++++ GIVEN DATA
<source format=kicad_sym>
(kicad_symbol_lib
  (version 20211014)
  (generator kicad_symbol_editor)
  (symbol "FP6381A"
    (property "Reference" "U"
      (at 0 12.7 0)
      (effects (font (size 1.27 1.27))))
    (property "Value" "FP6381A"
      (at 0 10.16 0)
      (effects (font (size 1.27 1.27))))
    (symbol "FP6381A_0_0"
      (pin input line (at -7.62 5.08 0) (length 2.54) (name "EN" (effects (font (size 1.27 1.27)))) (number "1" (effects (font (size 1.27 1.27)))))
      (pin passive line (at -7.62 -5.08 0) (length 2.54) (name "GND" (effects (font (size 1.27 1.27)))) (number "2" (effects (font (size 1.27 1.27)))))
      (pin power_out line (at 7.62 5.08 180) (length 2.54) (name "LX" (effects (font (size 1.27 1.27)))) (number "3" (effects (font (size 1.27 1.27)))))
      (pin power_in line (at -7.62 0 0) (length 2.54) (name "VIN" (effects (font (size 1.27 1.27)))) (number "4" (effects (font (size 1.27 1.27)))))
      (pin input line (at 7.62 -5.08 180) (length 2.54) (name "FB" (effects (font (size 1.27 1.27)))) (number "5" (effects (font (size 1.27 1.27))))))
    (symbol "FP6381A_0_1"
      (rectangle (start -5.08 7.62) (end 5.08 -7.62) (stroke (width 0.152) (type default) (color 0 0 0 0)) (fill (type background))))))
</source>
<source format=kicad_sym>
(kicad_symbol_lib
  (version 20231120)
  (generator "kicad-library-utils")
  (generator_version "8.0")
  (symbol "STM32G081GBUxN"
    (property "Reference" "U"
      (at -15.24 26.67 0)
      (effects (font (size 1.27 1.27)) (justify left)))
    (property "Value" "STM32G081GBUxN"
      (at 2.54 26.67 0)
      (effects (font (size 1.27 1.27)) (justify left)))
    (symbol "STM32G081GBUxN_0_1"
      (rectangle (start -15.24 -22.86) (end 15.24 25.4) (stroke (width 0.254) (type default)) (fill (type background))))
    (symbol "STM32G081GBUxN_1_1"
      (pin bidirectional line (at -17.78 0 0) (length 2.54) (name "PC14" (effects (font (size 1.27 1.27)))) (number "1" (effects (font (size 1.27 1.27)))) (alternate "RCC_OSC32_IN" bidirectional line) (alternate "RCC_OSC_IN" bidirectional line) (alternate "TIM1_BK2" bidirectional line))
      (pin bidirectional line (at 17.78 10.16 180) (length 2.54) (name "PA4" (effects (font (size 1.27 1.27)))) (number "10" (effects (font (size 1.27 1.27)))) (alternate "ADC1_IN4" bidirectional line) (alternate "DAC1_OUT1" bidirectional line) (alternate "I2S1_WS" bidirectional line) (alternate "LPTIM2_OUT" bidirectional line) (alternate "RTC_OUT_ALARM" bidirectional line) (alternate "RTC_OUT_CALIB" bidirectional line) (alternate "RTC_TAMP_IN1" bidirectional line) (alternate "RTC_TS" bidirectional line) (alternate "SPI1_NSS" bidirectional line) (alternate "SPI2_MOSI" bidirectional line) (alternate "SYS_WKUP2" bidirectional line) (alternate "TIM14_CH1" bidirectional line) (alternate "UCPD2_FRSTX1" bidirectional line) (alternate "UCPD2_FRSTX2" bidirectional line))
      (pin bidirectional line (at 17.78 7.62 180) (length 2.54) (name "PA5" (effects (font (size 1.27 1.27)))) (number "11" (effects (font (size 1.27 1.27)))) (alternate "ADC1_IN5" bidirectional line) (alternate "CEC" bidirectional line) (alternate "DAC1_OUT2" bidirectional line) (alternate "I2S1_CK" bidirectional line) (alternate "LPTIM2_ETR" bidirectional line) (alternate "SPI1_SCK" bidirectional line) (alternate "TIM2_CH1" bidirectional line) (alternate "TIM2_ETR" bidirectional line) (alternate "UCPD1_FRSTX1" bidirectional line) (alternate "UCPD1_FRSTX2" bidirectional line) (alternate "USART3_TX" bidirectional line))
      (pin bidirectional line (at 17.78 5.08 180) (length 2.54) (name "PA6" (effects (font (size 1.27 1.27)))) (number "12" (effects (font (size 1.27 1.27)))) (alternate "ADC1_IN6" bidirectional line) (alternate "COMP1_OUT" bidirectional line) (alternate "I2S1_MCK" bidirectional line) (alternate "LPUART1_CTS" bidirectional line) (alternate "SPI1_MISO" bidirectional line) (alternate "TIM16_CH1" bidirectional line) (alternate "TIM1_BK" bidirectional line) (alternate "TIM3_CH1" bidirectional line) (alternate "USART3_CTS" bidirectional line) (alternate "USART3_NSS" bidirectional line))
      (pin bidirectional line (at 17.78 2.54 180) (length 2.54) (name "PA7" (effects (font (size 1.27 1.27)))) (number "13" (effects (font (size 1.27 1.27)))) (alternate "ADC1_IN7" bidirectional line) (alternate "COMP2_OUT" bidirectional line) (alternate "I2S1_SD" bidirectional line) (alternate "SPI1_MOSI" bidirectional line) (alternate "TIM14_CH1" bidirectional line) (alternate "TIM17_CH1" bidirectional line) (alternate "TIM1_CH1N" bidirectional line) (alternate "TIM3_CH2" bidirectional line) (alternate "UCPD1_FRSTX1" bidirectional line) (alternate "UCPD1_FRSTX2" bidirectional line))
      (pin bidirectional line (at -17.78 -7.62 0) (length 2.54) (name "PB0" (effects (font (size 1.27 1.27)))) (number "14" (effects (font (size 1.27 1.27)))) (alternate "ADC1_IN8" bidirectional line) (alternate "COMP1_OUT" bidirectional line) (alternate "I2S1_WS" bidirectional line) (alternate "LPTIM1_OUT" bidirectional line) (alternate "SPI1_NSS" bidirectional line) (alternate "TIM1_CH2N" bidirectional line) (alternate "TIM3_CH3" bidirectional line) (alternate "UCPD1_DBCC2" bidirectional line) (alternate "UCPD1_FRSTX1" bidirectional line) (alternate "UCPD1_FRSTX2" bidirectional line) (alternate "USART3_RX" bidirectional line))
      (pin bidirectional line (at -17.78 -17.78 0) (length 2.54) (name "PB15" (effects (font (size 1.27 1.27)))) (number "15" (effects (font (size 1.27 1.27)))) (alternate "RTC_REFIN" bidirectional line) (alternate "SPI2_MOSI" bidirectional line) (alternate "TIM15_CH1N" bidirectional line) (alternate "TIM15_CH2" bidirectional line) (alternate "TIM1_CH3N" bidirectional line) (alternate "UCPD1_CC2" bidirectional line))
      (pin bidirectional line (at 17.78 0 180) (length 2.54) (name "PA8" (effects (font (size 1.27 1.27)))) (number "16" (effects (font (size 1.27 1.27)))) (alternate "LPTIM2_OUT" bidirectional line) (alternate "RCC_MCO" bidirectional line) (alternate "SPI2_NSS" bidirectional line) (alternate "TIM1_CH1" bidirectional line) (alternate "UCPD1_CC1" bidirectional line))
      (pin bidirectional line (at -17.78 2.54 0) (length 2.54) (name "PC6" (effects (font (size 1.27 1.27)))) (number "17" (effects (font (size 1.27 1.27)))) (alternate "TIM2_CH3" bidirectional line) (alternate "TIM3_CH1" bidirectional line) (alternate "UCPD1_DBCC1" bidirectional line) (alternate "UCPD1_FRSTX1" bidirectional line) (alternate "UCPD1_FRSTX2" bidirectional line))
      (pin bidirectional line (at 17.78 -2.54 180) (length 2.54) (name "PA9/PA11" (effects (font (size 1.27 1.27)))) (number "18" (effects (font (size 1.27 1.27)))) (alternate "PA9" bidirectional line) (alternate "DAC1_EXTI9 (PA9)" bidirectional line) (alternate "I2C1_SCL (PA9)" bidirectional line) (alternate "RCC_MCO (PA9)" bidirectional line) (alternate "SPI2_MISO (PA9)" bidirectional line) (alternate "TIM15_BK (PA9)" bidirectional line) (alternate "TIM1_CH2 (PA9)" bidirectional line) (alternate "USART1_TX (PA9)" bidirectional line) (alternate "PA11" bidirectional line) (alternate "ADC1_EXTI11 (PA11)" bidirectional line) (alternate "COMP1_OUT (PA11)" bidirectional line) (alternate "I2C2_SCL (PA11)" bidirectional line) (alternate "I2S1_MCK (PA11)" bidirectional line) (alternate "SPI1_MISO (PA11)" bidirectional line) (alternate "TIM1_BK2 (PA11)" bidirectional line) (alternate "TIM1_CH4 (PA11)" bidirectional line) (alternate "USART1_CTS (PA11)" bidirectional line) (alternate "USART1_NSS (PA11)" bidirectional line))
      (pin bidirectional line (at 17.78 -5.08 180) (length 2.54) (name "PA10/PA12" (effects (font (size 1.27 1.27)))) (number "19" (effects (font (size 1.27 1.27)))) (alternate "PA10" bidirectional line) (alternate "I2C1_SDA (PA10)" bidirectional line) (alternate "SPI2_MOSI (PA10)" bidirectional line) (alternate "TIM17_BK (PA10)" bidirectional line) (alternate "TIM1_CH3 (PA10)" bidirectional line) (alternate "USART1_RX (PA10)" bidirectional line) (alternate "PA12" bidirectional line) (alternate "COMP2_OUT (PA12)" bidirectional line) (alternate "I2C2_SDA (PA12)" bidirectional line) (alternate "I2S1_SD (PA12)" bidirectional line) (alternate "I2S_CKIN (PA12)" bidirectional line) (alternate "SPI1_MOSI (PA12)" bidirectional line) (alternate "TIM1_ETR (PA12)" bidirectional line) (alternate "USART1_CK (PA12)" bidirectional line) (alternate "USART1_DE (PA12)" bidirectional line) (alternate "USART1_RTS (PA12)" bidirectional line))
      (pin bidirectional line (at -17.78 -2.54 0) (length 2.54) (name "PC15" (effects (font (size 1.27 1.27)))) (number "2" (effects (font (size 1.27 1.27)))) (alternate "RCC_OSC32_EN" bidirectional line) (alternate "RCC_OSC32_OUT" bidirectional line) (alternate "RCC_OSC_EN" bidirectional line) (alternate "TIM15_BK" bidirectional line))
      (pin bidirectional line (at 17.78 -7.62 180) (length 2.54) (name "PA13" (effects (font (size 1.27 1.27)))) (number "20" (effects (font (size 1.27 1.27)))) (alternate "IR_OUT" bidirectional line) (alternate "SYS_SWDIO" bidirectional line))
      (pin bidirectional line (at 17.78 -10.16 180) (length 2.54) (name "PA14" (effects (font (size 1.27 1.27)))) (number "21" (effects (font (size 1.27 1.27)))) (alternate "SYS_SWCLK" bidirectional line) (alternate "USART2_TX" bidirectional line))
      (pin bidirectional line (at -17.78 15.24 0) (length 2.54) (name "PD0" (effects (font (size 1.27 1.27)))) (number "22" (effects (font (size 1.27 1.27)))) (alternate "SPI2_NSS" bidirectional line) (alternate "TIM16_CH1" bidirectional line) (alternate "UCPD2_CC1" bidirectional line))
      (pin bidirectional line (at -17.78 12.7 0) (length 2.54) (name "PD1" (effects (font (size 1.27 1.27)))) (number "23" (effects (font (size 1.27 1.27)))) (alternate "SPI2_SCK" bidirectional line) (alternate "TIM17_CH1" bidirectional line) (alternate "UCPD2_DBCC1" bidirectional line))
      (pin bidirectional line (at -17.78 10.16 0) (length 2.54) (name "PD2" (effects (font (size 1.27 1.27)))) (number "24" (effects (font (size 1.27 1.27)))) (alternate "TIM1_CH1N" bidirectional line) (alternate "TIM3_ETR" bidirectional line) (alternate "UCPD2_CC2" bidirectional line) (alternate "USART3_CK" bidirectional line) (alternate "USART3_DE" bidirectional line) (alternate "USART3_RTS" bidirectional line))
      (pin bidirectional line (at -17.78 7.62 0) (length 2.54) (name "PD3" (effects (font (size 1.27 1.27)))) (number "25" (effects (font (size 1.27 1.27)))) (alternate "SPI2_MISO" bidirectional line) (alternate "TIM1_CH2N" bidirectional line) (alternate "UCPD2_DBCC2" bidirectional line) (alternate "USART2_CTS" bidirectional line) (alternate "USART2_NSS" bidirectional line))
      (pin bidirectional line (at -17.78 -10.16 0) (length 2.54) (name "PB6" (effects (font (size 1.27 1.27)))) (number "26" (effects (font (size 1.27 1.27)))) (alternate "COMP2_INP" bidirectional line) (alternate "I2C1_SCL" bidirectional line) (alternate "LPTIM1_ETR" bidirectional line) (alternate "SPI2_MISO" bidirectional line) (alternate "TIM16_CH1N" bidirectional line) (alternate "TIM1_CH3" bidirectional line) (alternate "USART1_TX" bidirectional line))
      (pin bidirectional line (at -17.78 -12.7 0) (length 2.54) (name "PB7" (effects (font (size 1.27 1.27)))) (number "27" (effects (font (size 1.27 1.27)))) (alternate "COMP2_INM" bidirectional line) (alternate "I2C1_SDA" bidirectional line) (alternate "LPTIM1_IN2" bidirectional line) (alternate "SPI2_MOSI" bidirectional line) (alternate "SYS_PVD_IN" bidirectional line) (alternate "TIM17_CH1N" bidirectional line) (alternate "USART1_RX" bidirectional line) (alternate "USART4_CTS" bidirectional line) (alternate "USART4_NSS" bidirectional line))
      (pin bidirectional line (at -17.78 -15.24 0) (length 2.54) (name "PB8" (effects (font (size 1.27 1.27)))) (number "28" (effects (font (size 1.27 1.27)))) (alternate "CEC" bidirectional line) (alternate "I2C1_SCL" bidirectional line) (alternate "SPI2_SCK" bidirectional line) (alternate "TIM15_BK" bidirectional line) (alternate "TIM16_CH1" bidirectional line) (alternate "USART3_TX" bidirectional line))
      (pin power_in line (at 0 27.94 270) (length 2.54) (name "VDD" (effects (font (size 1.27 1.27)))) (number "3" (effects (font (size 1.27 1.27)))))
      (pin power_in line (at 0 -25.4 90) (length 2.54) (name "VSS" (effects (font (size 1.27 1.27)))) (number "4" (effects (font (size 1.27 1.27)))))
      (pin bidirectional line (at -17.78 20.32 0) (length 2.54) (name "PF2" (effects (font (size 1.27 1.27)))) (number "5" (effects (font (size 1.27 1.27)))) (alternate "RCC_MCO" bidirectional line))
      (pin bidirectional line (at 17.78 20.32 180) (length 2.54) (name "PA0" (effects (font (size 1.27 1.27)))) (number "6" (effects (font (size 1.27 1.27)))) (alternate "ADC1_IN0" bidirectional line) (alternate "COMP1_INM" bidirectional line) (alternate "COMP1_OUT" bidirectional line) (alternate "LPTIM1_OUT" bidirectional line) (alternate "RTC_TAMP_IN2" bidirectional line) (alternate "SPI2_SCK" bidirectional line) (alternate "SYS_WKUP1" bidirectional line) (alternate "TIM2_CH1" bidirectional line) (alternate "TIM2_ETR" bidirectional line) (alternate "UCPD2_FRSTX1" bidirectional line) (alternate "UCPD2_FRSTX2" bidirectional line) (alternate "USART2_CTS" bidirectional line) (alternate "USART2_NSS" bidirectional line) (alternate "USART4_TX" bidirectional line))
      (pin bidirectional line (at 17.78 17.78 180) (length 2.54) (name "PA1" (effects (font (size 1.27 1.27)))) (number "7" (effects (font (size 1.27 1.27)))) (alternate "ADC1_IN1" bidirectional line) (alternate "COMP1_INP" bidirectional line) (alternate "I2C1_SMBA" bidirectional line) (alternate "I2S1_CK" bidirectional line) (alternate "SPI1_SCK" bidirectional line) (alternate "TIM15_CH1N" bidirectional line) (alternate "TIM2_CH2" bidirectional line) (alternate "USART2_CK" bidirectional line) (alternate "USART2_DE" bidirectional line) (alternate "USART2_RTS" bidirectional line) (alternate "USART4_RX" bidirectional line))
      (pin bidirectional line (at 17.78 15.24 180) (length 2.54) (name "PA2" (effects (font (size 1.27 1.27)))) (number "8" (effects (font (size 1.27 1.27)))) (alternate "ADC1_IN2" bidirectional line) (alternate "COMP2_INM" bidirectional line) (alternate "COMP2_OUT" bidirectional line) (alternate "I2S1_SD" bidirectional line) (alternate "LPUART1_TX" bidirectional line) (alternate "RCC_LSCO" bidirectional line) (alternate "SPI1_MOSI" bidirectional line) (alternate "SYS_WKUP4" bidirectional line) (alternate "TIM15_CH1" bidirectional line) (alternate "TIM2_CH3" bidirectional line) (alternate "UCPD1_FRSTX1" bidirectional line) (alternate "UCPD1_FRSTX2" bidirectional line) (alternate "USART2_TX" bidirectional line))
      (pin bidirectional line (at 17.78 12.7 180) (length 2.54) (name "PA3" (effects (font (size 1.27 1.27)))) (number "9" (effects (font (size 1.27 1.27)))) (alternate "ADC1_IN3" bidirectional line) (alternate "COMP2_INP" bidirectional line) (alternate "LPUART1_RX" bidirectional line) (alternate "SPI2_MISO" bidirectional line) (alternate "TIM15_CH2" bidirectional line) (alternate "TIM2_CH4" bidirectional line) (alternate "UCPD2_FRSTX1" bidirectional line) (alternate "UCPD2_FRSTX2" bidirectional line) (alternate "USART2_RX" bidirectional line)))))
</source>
++++++++
== WHAT TO WORK ON ==
Produce only the lines from the line containing "(pin bidirectional line (at 17.78 7.62" through the line containing "(pin bidirectional line (at 17.78 2.54", inclusive of both, exactly as they stand in the entries above.

== SOLUTION ==
      (pin bidirectional line (at 17.78 7.62 180) (length 2.54) (name "PA5" (effects (font (size 1.27 1.27)))) (number "11" (effects (font (size 1.27 1.27)))) (alternate "ADC1_IN5" bidirectional line) (alternate "CEC" bidirectional line) (alternate "DAC1_OUT2" bidirectional line) (alternate "I2S1_CK" bidirectional line) (alternate "LPTIM2_ETR" bidirectional line) (alternate "SPI1_SCK" bidirectional line) (alternate "TIM2_CH1" bidirectional line) (alternate "TIM2_ETR" bidirectional line) (alternate "UCPD1_FRSTX1" bidirectional line) (alternate "UCPD1_FRSTX2" bidirectional line) (alternate "USART3_TX" bidirectional line))
      (pin bidirectional line (at 17.78 5.08 180) (length 2.54) (name "PA6" (effects (font (size 1.27 1.27)))) (number "12" (effects (font (size 1.27 1.27)))) (alternate "ADC1_IN6" bidirectional line) (alternate "COMP1_OUT" bidirectional line) (alternate "I2S1_MCK" bidirectional line) (alternate "LPUART1_CTS" bidirectional line) (alternate "SPI1_MISO" bidirectional line) (alternate "TIM16_CH1" bidirectional line) (alternate "TIM1_BK" bidirectional line) (alternate "TIM3_CH1" bidirectional line) (alternate "USART3_CTS" bidirectional line) (alternate "USART3_NSS" bidirectional line))
      (pin bidirectional line (at 17.78 2.54 180) (length 2.54) (name "PA7" (effects (font (size 1.27 1.27)))) (number "13" (effects (font (size 1.27 1.27)))) (alternate "ADC1_IN7" bidirectional line) (alternate "COMP2_OUT" bidirectional line) (alternate "I2S1_SD" bidirectional line) (alternate "SPI1_MOSI" bidirectional line) (alternate "TIM14_CH1" bidirectional line) (alternate "TIM17_CH1" bidirectional line) (alternate "TIM1_CH1N" bidirectional line) (alternate "TIM3_CH2" bidirectional line) (alternate "UCPD1_FRSTX1" bidirectional line) (alternate "UCPD1_FRSTX2" bidirectional line))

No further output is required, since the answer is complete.